과제 설명: 자료의 첫 행부터 "Dot at: (304, 263)" 문구가 들어 있는 행까지, 그 행도 포함하여 모든 행을 그대로 옮겨 적으세요.

제공 자료:
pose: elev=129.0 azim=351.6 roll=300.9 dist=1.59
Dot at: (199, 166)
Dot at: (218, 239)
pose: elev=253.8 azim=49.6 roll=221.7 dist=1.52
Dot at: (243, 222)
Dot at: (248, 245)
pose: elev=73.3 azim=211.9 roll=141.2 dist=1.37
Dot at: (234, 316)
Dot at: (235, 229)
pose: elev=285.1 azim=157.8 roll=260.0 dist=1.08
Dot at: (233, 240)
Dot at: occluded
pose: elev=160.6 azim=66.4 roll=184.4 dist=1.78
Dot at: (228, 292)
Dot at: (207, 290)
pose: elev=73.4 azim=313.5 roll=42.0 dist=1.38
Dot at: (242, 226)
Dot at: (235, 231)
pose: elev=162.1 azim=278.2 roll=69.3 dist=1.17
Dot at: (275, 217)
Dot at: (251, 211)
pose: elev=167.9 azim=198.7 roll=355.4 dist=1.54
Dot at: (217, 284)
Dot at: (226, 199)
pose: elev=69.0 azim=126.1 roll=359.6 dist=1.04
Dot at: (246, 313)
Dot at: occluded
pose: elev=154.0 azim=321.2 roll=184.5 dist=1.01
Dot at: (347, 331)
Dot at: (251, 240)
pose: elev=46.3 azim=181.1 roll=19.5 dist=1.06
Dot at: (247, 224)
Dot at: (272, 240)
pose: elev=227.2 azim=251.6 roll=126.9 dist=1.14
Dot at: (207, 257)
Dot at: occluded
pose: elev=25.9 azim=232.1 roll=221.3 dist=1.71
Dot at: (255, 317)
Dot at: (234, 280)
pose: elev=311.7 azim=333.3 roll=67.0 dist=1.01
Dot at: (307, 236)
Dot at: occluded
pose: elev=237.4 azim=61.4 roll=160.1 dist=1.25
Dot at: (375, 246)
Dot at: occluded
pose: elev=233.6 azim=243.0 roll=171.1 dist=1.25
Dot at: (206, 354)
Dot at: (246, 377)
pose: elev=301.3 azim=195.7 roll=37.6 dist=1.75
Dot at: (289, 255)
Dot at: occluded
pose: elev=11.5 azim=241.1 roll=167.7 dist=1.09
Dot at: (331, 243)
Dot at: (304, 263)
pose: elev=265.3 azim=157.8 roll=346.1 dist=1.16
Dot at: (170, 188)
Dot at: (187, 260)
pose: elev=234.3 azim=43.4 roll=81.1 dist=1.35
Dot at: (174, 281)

답안:
pose: elev=129.0 azim=351.6 roll=300.9 dist=1.59
Dot at: (199, 166)
Dot at: (218, 239)
pose: elev=253.8 azim=49.6 roll=221.7 dist=1.52
Dot at: (243, 222)
Dot at: (248, 245)
pose: elev=73.3 azim=211.9 roll=141.2 dist=1.37
Dot at: (234, 316)
Dot at: (235, 229)
pose: elev=285.1 azim=157.8 roll=260.0 dist=1.08
Dot at: (233, 240)
Dot at: occluded
pose: elev=160.6 azim=66.4 roll=184.4 dist=1.78
Dot at: (228, 292)
Dot at: (207, 290)
pose: elev=73.4 azim=313.5 roll=42.0 dist=1.38
Dot at: (242, 226)
Dot at: (235, 231)
pose: elev=162.1 azim=278.2 roll=69.3 dist=1.17
Dot at: (275, 217)
Dot at: (251, 211)
pose: elev=167.9 azim=198.7 roll=355.4 dist=1.54
Dot at: (217, 284)
Dot at: (226, 199)
pose: elev=69.0 azim=126.1 roll=359.6 dist=1.04
Dot at: (246, 313)
Dot at: occluded
pose: elev=154.0 azim=321.2 roll=184.5 dist=1.01
Dot at: (347, 331)
Dot at: (251, 240)
pose: elev=46.3 azim=181.1 roll=19.5 dist=1.06
Dot at: (247, 224)
Dot at: (272, 240)
pose: elev=227.2 azim=251.6 roll=126.9 dist=1.14
Dot at: (207, 257)
Dot at: occluded
pose: elev=25.9 azim=232.1 roll=221.3 dist=1.71
Dot at: (255, 317)
Dot at: (234, 280)
pose: elev=311.7 azim=333.3 roll=67.0 dist=1.01
Dot at: (307, 236)
Dot at: occluded
pose: elev=237.4 azim=61.4 roll=160.1 dist=1.25
Dot at: (375, 246)
Dot at: occluded
pose: elev=233.6 azim=243.0 roll=171.1 dist=1.25
Dot at: (206, 354)
Dot at: (246, 377)
pose: elev=301.3 azim=195.7 roll=37.6 dist=1.75
Dot at: (289, 255)
Dot at: occluded
pose: elev=11.5 azim=241.1 roll=167.7 dist=1.09
Dot at: (331, 243)
Dot at: (304, 263)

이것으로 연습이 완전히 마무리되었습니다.